I produttori stessi, quando tentati dalla prospettiva di conseguire risultati numerici, avrebbero o avrebbero dovuto porsi tante domande. E avrebbero dovuto opporre a molte innovazioni qualche resistenza, se necessario. Domande che spesso non si sono posti, purtroppo, di fronte al “prezzo” che ogni (apparente) miglioria comporta. “Cosa ci guadagno a far così? tempo? semplificazione? altro?”, e “Cosa ci perdo? gusto? autenticità? benessere animale? impatto ambientale?”).
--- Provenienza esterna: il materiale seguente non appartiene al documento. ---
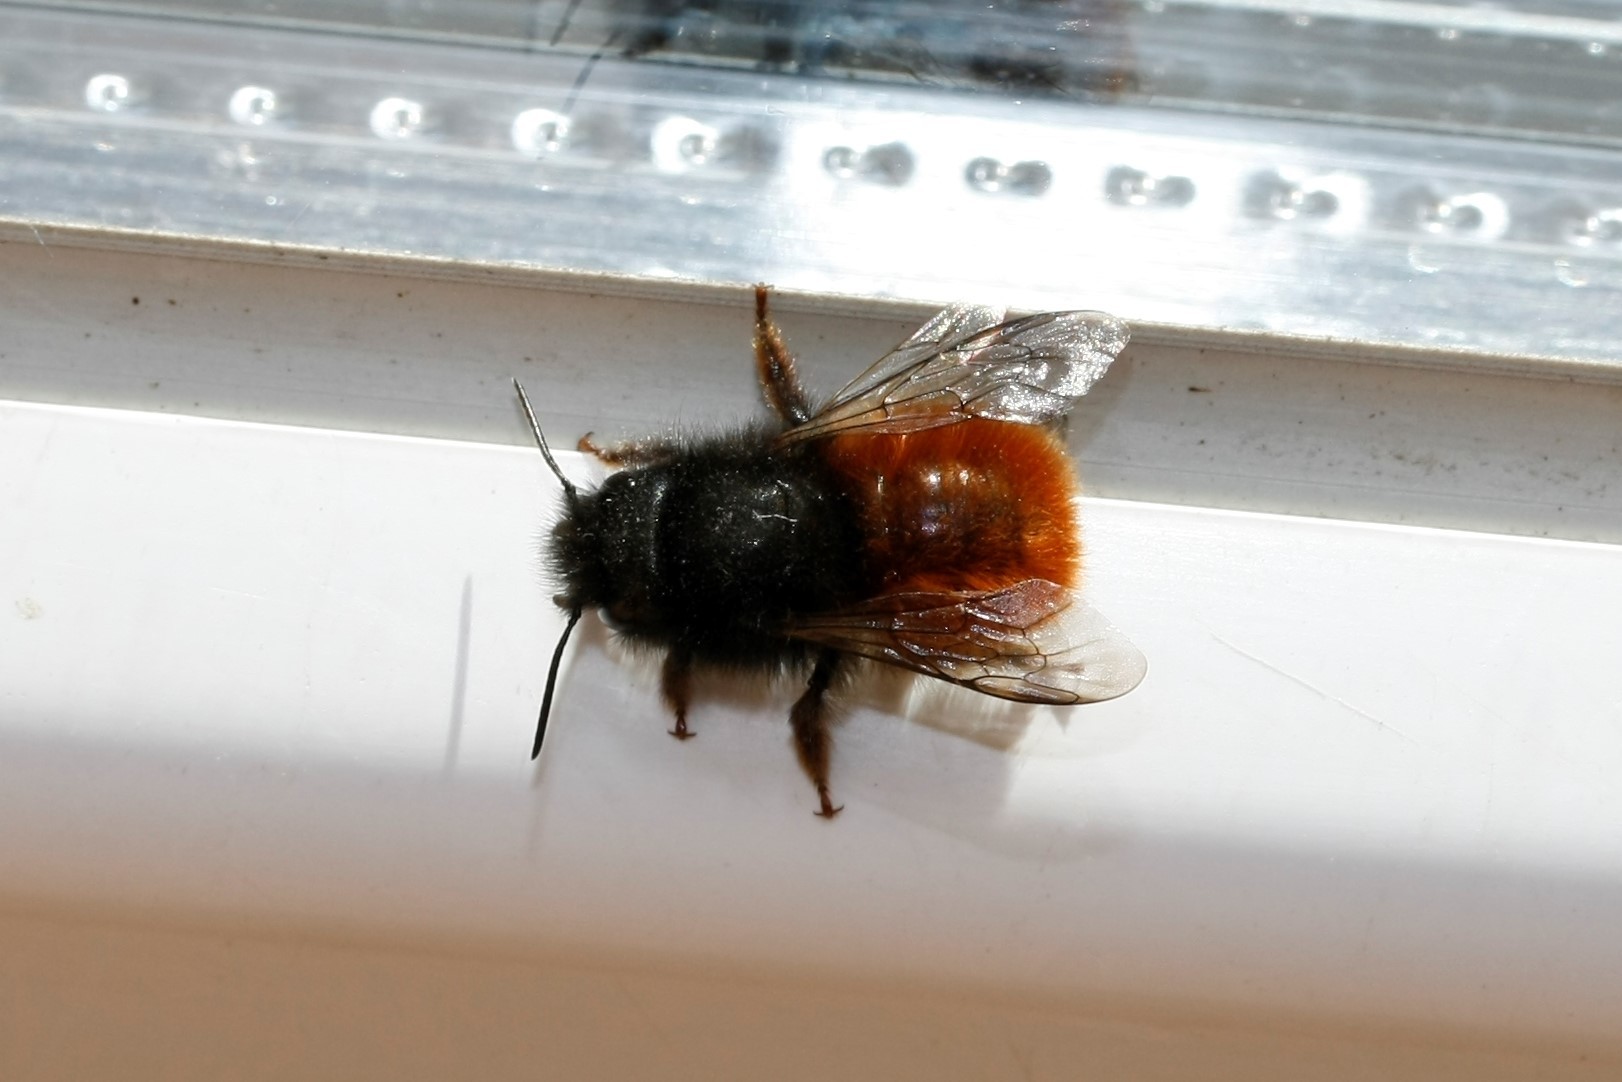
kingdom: Animalia
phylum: Arthropoda
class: Insecta
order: Hymenoptera
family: Megachilidae
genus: Osmia
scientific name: Osmia cornuta
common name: Mason bee
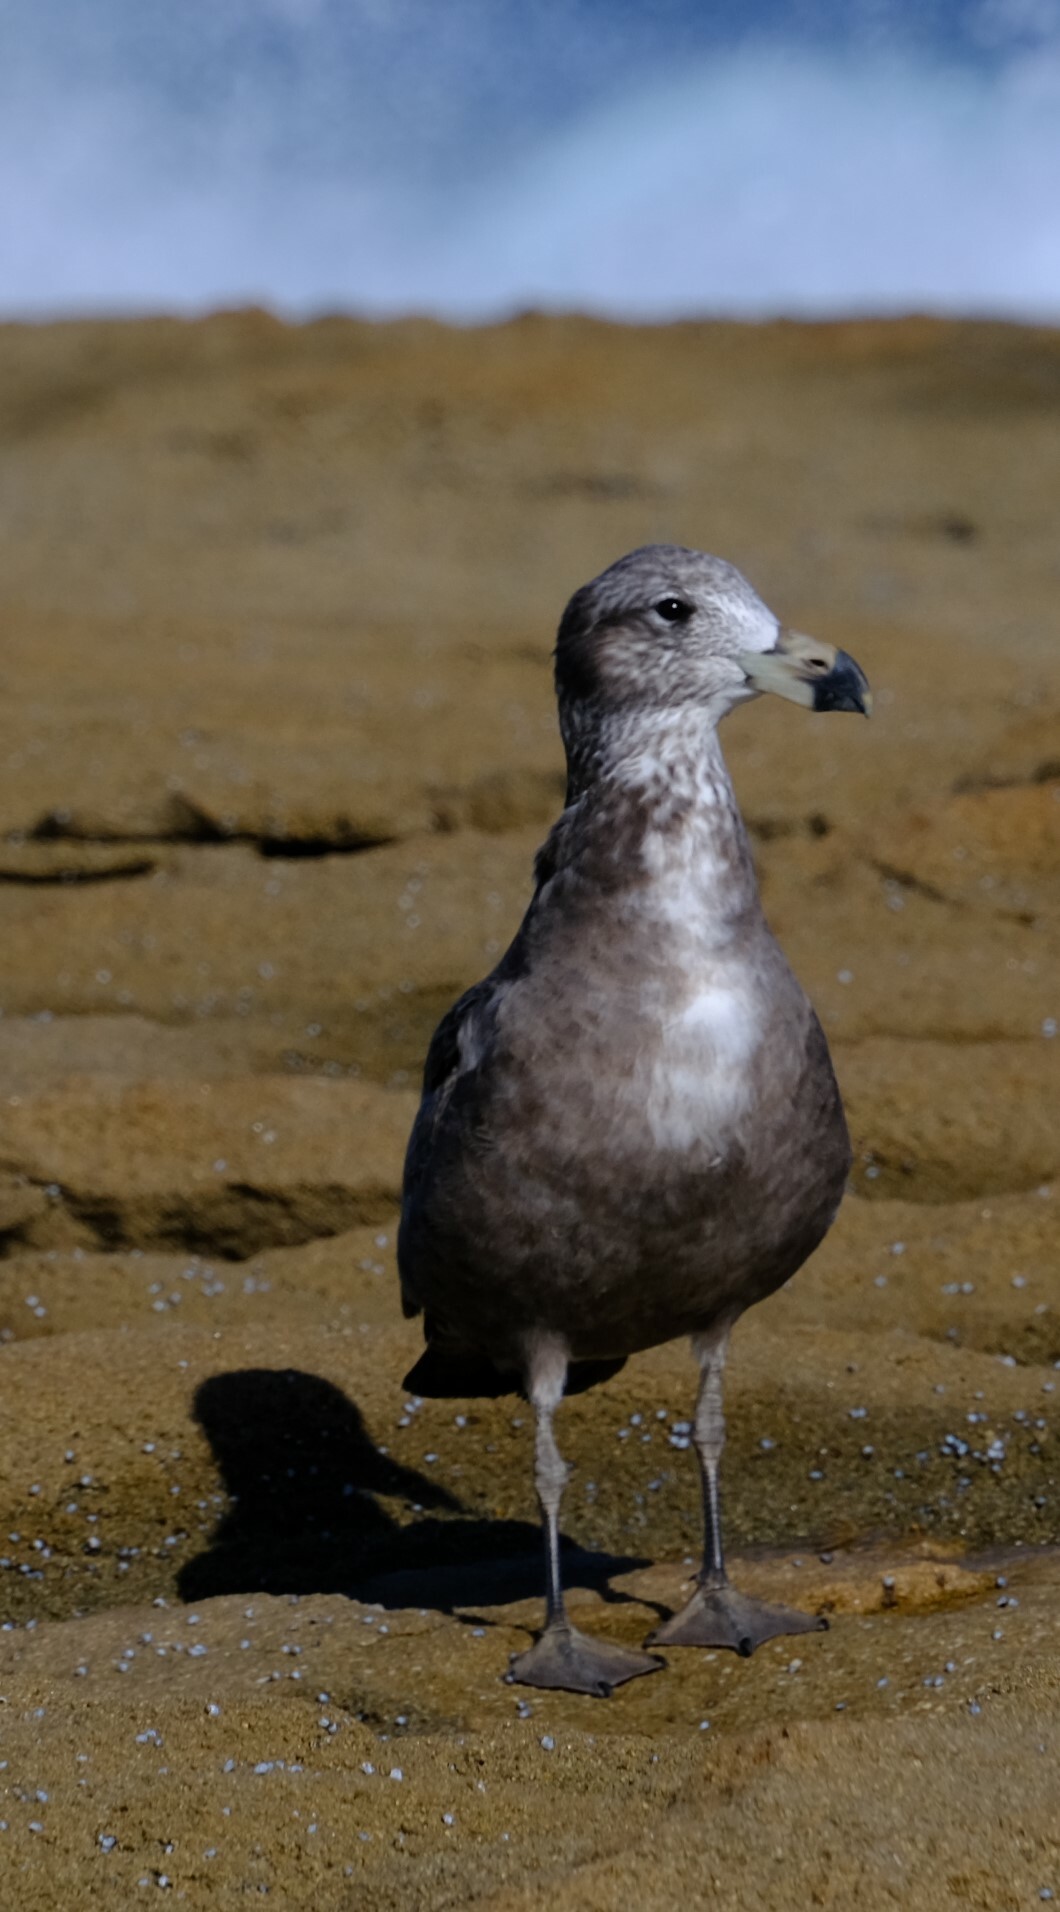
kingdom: Animalia
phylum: Chordata
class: Aves
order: Charadriiformes
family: Laridae
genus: Larus
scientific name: Larus pacificus
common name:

Domande che spesso i produttori non si fanno e non si sono fatti, o che magari hanno rivolto alle persone sbagliate (tecnici aggregati al pensiero globalizzante).

In questo senso, la dice lunga ciò che lo stesso vicepresidente del Ctcb (Consorzio di Tutela Casera e Bitto Dop), Andrea Pedranzini, affermò appena quattro mesi or sono, nell’intervista (qui di seguito, in video) rilasciata all’emittente televisiva svizzera Rsi – che decise di accendere un faro sulle diversità tra Storico Ribelle (sino al 2016 Bitto Storico) e Bitto Dop – ammettendo (testuali parole) che nel sistema della Dop “purtroppo ci sono dei furbi che esagerano con l’integrazione di mangime” e che “ci sono delle persone (casari) che non sono capaci di utilizzare i fermenti (selezionati, non autoctoni)”. Su questo fronte, a buon intenditor poche parole, e buona visione del video che qui riroduciamo.

Di sicuro le differenze dichiarate fanno capire che le produzioni maggiormente qualitative, che fanno dell’autenticità, del legame col territorio (che giammai si fa coi mangimi ma con l’erba, fresca o essiccata che sia), della tradizione, e del rispetto ambientale la propria bandiera, possono anche fare a meno di pubblicizzare il loro lavoro in maniera palese, essendo la qualità reale dei loro prodotti e l’estremo rigore con cui vengono selezionati e stagionati i migliori ambasciatori che potrebbero esistere.

Da una parte c’è quindi chi fonda il proprio presente – e il futuro dei propri figli – sulle scelte di sempre (tipicità, benessere animale, tutela ambientale reali, rigore produttivo), affidandosi all’efficacissimo passaparola di chi – bottegaio o consumatore che sia, sapendo ciò che c’è da sapere – divulga le proprie conoscenze; dall’altra parte si evidenzia una realtà che per riconquistare fette di mercato perdute si affida ad una narrazione pubblicitaria che oltre a dispensare suggestioni ha bisogno di accedere ai lauti finanziamenti pubblici di cui i consorzi dispongono, facendo parte di un sistema che accede ad essi con estrema facilità.

Che peso avrà negli anni la modernizzazione figlia dei mangimi?
Interessante sarà, per dotarsi di una chiave interpretativa ulteriore, andare a studiare l’incidenza che l’antropizzazione ha comportato sulla cosiddetta “zona critica” delle Alpi (quanto compreso tra l’apice vegetativo della pianta e dell’erba e il fondo della falda acquifera: ne parliamo proprio oggi in un altro articolo che documenta una recentissima ricerca dell’Università di Pisa), laddove è supponibile che la presenza di un sistema che utilizzi mangimi abbia un maggior impatto su di essa (trattammo la questione in qualche modo tre settimane fa criticando il Comune di Gerola Alta per aver affidato il pascolo comunale di Trona Soliva senza porre vincoli ecologici nella conduzione del medesimo). Le scelte di oggi ricadranno sulle future generazioni. Non dimentichiamocelo mai.